With the recent phenomenon of helicopter parenting, the extensive use of electronic media, and the emphasis on high-stakes testing, is it time to panic that free play has lost its relevance in today’s society? Fifty years ago the New Games Movement advocated for play for everyone and organized community play events in parks where young and old could play. While today people feel more isolated than ever, real community spirit was celebrated then.
The New Games Foundation is long gone, but rest assured that the spirit of healthy play, the expansion of cooperative play, and the proliferation of play advocacy is alive and well in 2015. In this limited space, it would be impossible to completely summarize the history and/or currency of the issues during the last fifty years, and there is some misleading, incomplete, and inaccurate information about the New Games movement. In this highly condensed perspective, the focus is on the NOW with the hope to inspire the future.

» **DATA**:

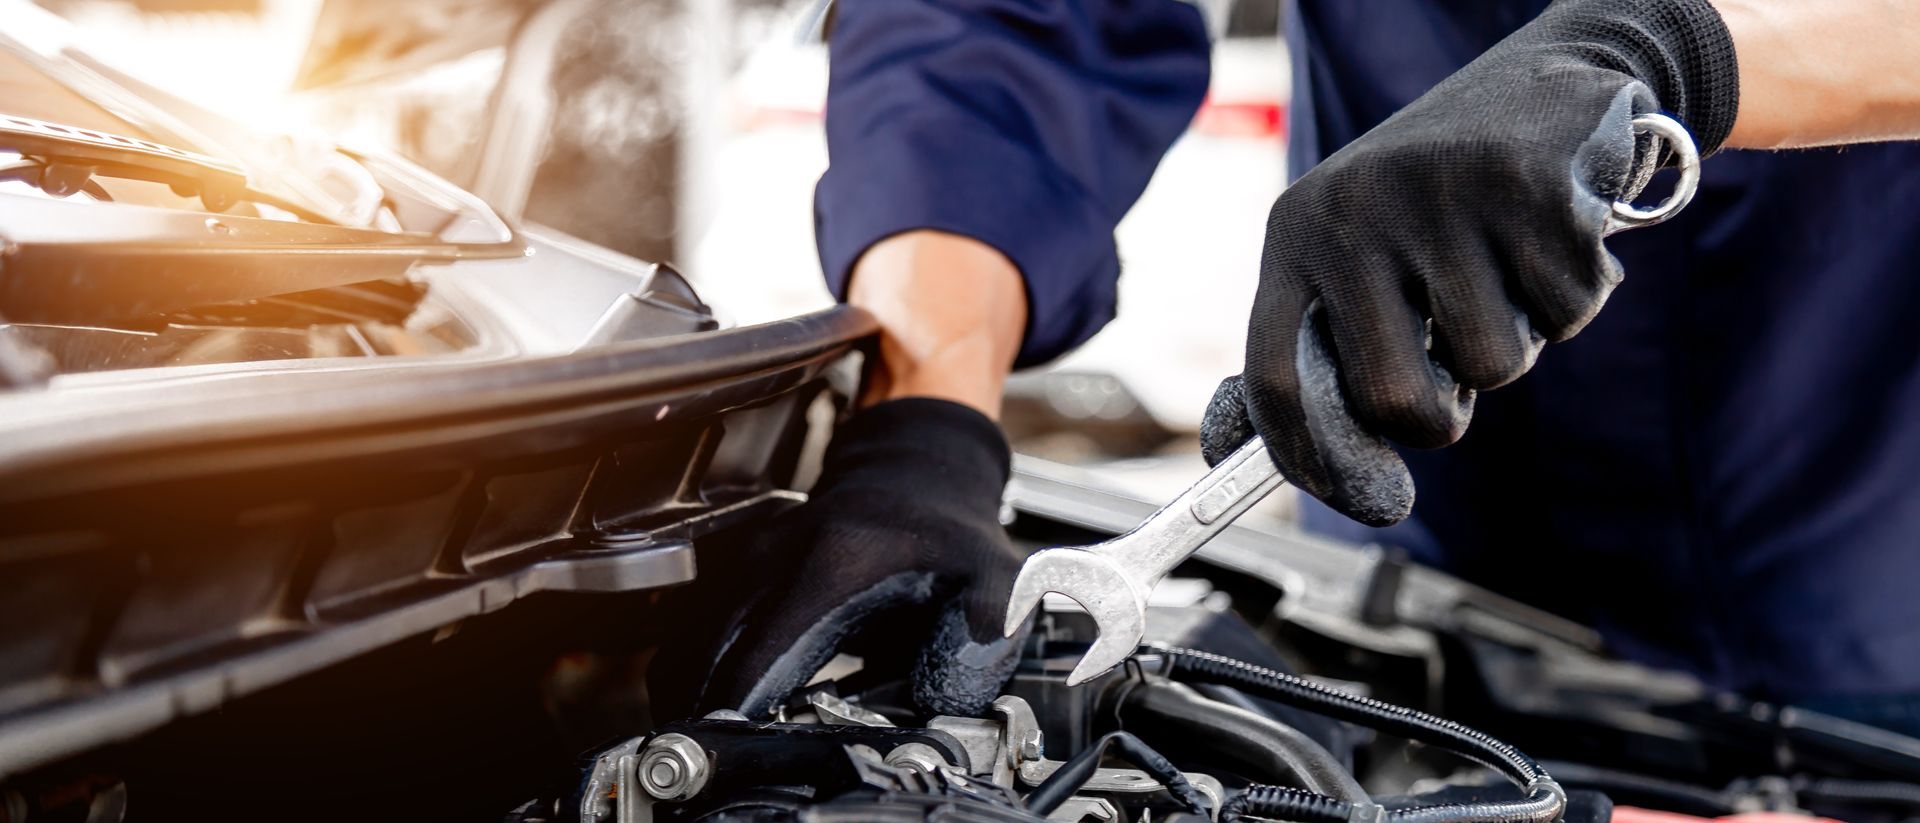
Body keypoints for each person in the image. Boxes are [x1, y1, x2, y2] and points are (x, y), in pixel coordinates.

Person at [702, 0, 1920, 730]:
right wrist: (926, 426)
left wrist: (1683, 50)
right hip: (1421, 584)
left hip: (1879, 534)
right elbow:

» **ASSIGNED TASK 1**:
Write out the passage on the New Games movement between "The New Games Foundation" and "inspire the future.", inclusive.
» **ASSIGNED TASK 2**:
Using the passage on the New Games movement, explain in one to three sentences why it does not try to give a complete summary of the last fifty years of play issues.
» **ASSIGNED TASK 3**:
Carry on the passage on the New Games movement and free play from its last sentence.

» **WRITTEN RESPONSE 1**:
The New Games Foundation is long gone, but rest assured that the spirit of healthy play, the expansion of cooperative play, and the proliferation of play advocacy is alive and well in 2015. In this limited space, it would be impossible to completely summarize the history and/or currency of the issues during the last fifty years, and there is some misleading, incomplete, and inaccurate information about the New Games movement. In this highly condensed perspective, the focus is on the NOW with the hope to inspire the future.

» **WRITTEN RESPONSE 2**:
The limited space makes a complete summary of the history and currency of those issues impossible. The passage therefore takes a highly condensed perspective that focuses on the present, in the hope of inspiring the future.

» **WRITTEN RESPONSE 3**:
The Start of the New Games Movement
The New Games Movement was by no means the be-all/end-all of the positive play movement, but it did have significant influence that continues through today. It arose in the late 1960s and early 1970s from the anti-war, alternative play, and alternative consciousness movement in the San Francisco Bay Area—strongly influenced by Stewart Brand (The Whole Earth Catalog), George Leonard (The Ultimate Athlete), Pat Farrington, the Esalen Institute, Bernie DeKoven (The Well-Played Game), John O’Connell, and Burton Naiditch. Although the New Games Movement introduced, created, and popularized some “new” forms of play and games (i.e. Frisbee, parachute, trust games, earth ball, etc.), it was never about games or new vs. old. The movement’s philosophy of “soft war” (cushioned combative activities), “creative play” (expressive activities and fluid rules), and “trust” (group-building connectives) emphasized the power of play, facilitative leadership, empowerment, cooperation, healthy competition, player centeredness, creativity, community, flow, adaptation, process, joy, an eco-connection, and much more. With the right New Games’ spirit and leadership, a play facilitator could enliven an older traditional folk game or create an entirely new activity.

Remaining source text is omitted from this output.